Sam Bishop has spent most of his life working in furniture. It’s a career that has included stints as a furniture restorer, an importer of high gloss Chinese lacquer pieces and a salesman for high-end brands like Kartell and B&B Italia, but there’s one job he recalls with particular fondness.
“When I was younger I used to have a stall at the Orange Lane Markets where I’d sell whatever I was making at the time,” he recalls. The friendly, communal feel was a large part of the appeal, along with the fact that every piece he sold was individual and handmade.
Both of those themes are evident in his latest venture as the manager of Vanguard Trading, and it’s not just the rustic homewares on display that hark back to his first gig. Though it’s set fifty metres back from the street, it’s hard to miss Vanguard’s bright orange barn located near the start of Magill Road.

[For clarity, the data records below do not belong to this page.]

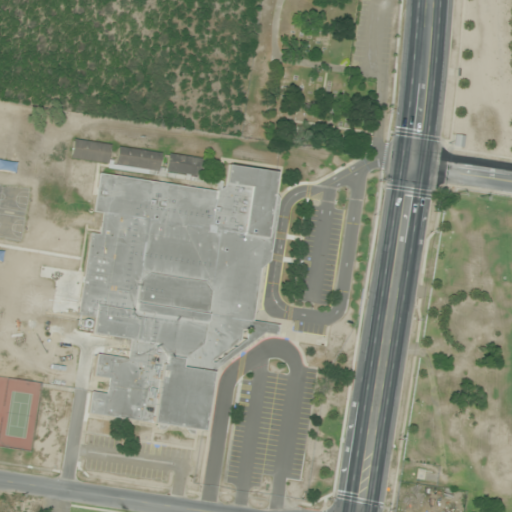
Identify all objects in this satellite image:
road: (378, 34)
parking lot: (372, 38)
park: (307, 78)
road: (420, 84)
building: (89, 151)
building: (136, 160)
road: (368, 163)
building: (182, 165)
traffic signals: (414, 169)
road: (463, 175)
road: (319, 240)
building: (174, 289)
road: (302, 314)
road: (389, 340)
park: (467, 345)
road: (269, 348)
road: (83, 375)
road: (249, 433)
road: (144, 459)
park: (454, 491)
road: (112, 495)
road: (52, 499)
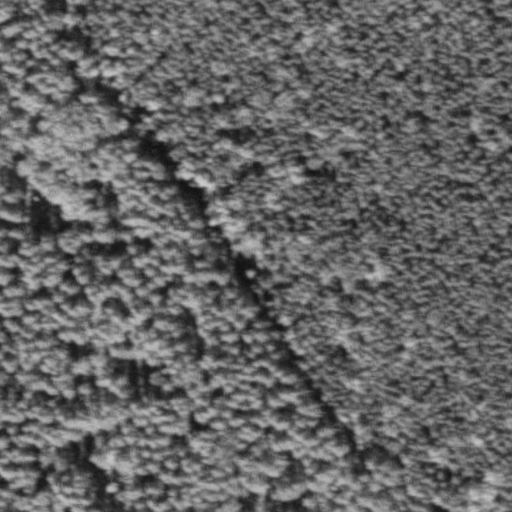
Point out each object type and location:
road: (46, 456)
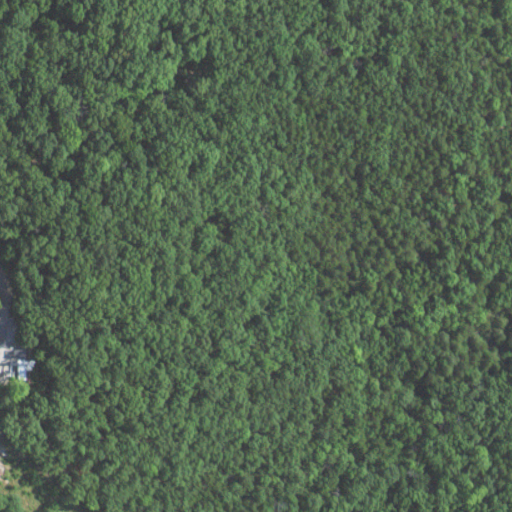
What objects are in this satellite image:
building: (13, 369)
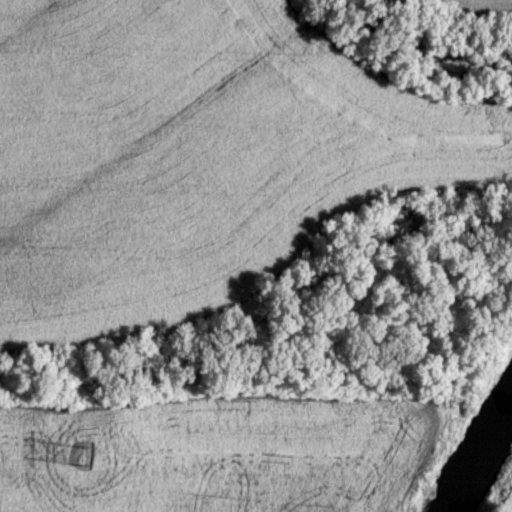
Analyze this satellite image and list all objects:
power tower: (84, 455)
river: (486, 462)
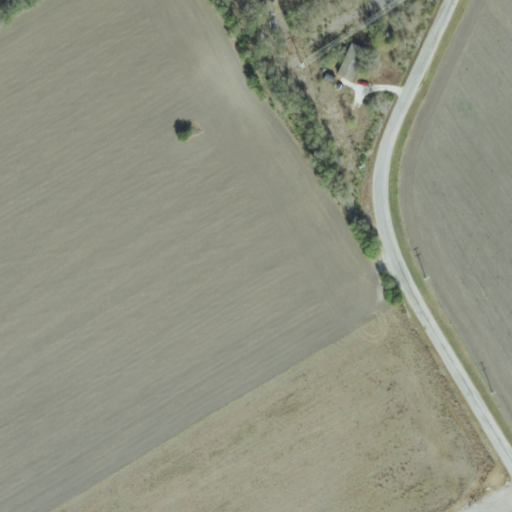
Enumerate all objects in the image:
building: (349, 61)
road: (389, 238)
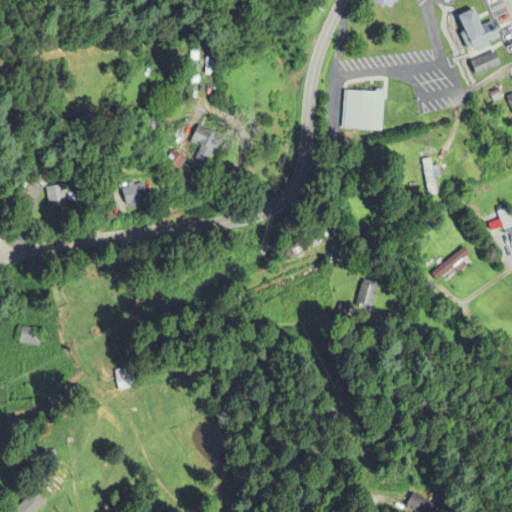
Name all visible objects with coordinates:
building: (387, 3)
building: (479, 31)
building: (487, 64)
building: (359, 97)
building: (510, 100)
building: (209, 146)
road: (304, 162)
building: (177, 164)
building: (431, 178)
building: (136, 195)
building: (58, 199)
road: (4, 249)
building: (449, 265)
road: (491, 285)
building: (364, 296)
building: (31, 338)
building: (125, 379)
building: (18, 395)
road: (359, 397)
building: (32, 503)
building: (425, 503)
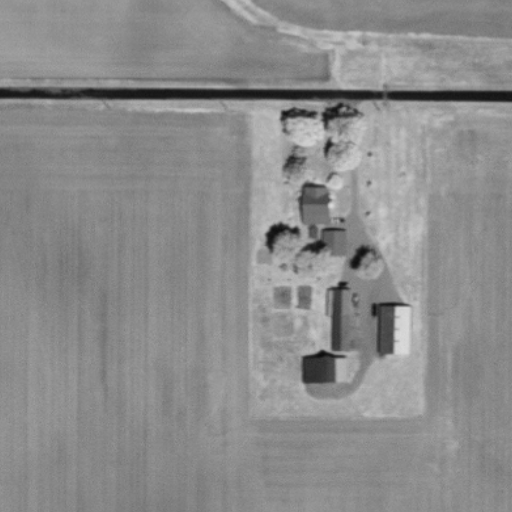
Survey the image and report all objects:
road: (256, 93)
road: (352, 172)
building: (314, 206)
building: (340, 318)
building: (394, 330)
building: (334, 368)
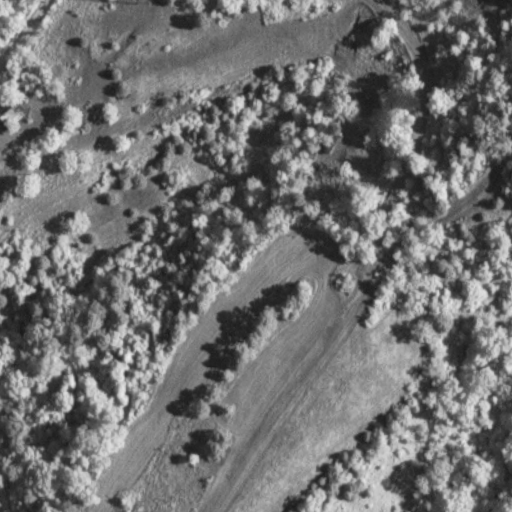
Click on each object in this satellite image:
building: (293, 3)
road: (22, 30)
building: (8, 117)
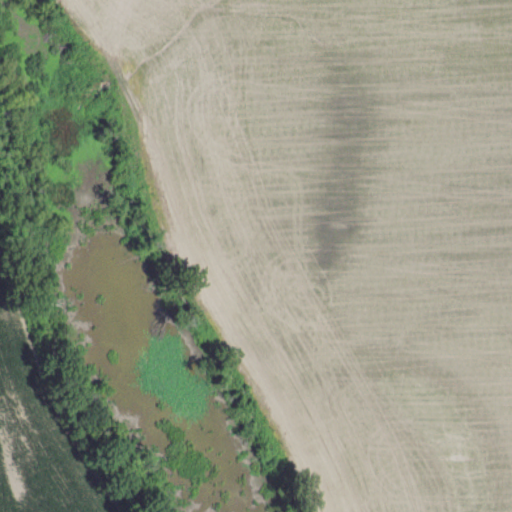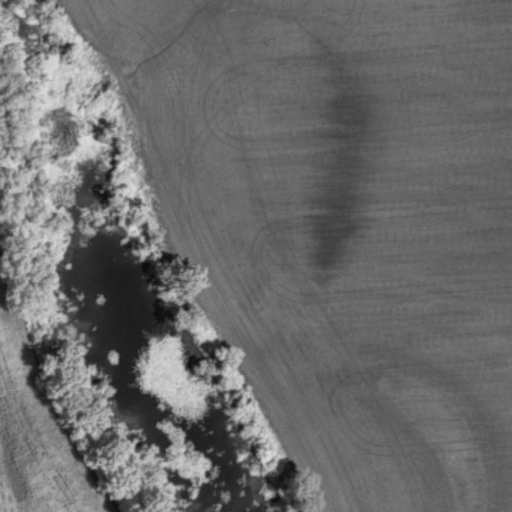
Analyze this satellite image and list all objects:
crop: (341, 222)
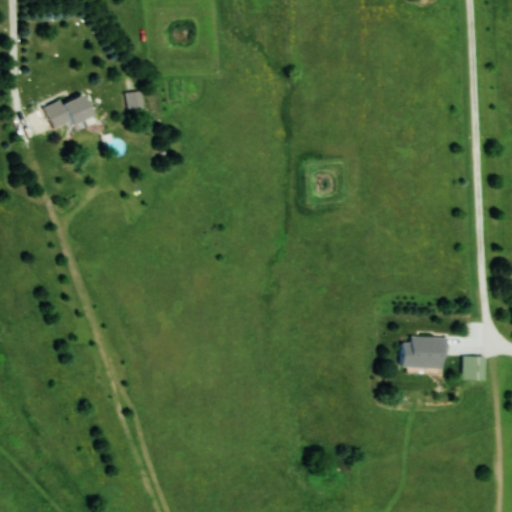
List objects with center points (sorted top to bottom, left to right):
road: (19, 65)
building: (135, 101)
building: (70, 112)
road: (481, 179)
building: (426, 351)
building: (474, 366)
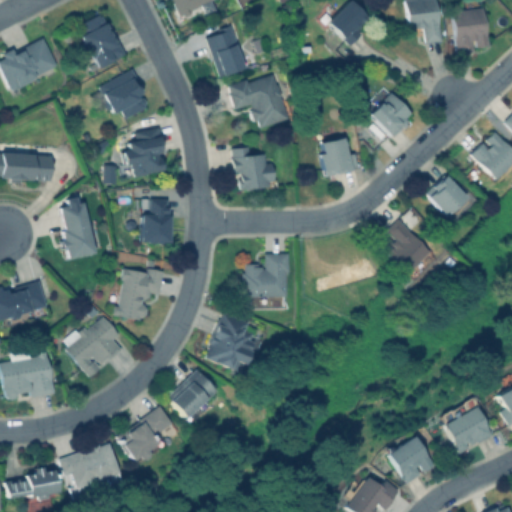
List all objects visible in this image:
building: (184, 4)
road: (15, 7)
building: (190, 7)
building: (419, 17)
building: (422, 17)
building: (347, 18)
building: (343, 20)
building: (462, 27)
building: (464, 28)
building: (98, 37)
building: (95, 39)
building: (256, 42)
building: (223, 48)
building: (275, 50)
building: (220, 51)
building: (23, 61)
building: (23, 63)
road: (415, 78)
building: (121, 91)
building: (118, 93)
building: (259, 96)
building: (255, 98)
building: (386, 108)
building: (385, 113)
building: (507, 120)
building: (507, 121)
building: (98, 144)
building: (143, 149)
building: (485, 153)
building: (139, 154)
building: (333, 154)
building: (488, 154)
building: (332, 156)
building: (22, 164)
building: (22, 165)
building: (250, 167)
building: (247, 168)
building: (106, 171)
road: (377, 192)
building: (440, 194)
building: (447, 196)
building: (149, 219)
building: (154, 220)
building: (126, 224)
building: (73, 226)
building: (70, 227)
road: (0, 234)
building: (398, 246)
building: (404, 247)
road: (194, 266)
building: (262, 276)
building: (263, 280)
building: (134, 289)
building: (132, 291)
building: (19, 298)
building: (20, 303)
building: (231, 341)
building: (89, 342)
building: (88, 343)
building: (227, 343)
building: (24, 372)
building: (23, 373)
building: (186, 393)
building: (190, 393)
building: (505, 398)
building: (504, 403)
building: (463, 423)
building: (462, 428)
building: (143, 431)
building: (139, 432)
building: (404, 455)
building: (405, 458)
building: (88, 462)
building: (441, 463)
building: (85, 469)
road: (464, 482)
building: (25, 483)
building: (32, 488)
building: (364, 493)
building: (366, 496)
building: (497, 508)
building: (492, 509)
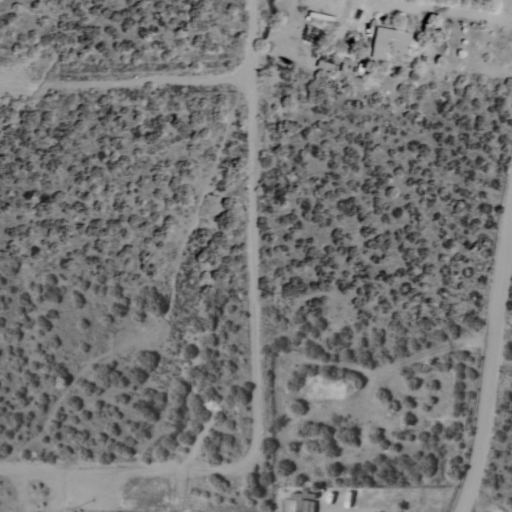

The adjacent warehouses were vacant for five years before Vanguard moved in, but they have quickly filled up with handmade furnishings, homewares and sculptures waiting for new homes. And while he primarily deals with wholesale customers, Bishop also throws his doors open to the public for one weekend every month.
“We’ve got all the stock in here already,” he figures, “so we might as well let people come in and have a look.” A small bar built from salvaged timber and terrazzo is testament to Bishop’s construction skills, and on open weekends he fires up the coffee machine and transforms it into a café.
Step back from the bar and you’ll find yourself surrounded by the vintage drawers, dressers, tables, benches and lampshades that fill the large warehouse. Bishop estimates that there are 500-700 items in stock at any given time, including “a fair bit of cast iron stuff and a lot of timber - mostly teak – plus lots of smaller pieces of rustic décor."
Eye-catching antique mirrors and meat safes are surrounded by newer pieces built from reclaimed materials, with fresh containers arriving from India almost monthly. And because everything is made by hand, no two pieces are alike.
Sourcing one of a kind items is a priority for Bishop, along with a “high volume, low price” philosophy that allows him to keep everything as affordable as possible. And at a time when some homewares stores have waiting times measured in months, Vanguard’s policy is a throwback to simpler times – “if you see it here and you like it, you can take it away on the day."
The next retail weekend will take place on November 12 and 13, and the forward-thinking Bishop already has his sights set on something bigger. Next year, he's hoping to set up a market that recreates the welcoming atmosphere of his old home at Orange Lane.
“We’ve got this beautiful sawtooth warehouse that lets the light in, and because the neighbouring businesses are shut on Sundays I can use the whole carpark,” he says enthusiastically. “We could have 12 tents with all kinds of artisans and producers, get a food truck in and maybe even some live music. Wouldn’t that be great?”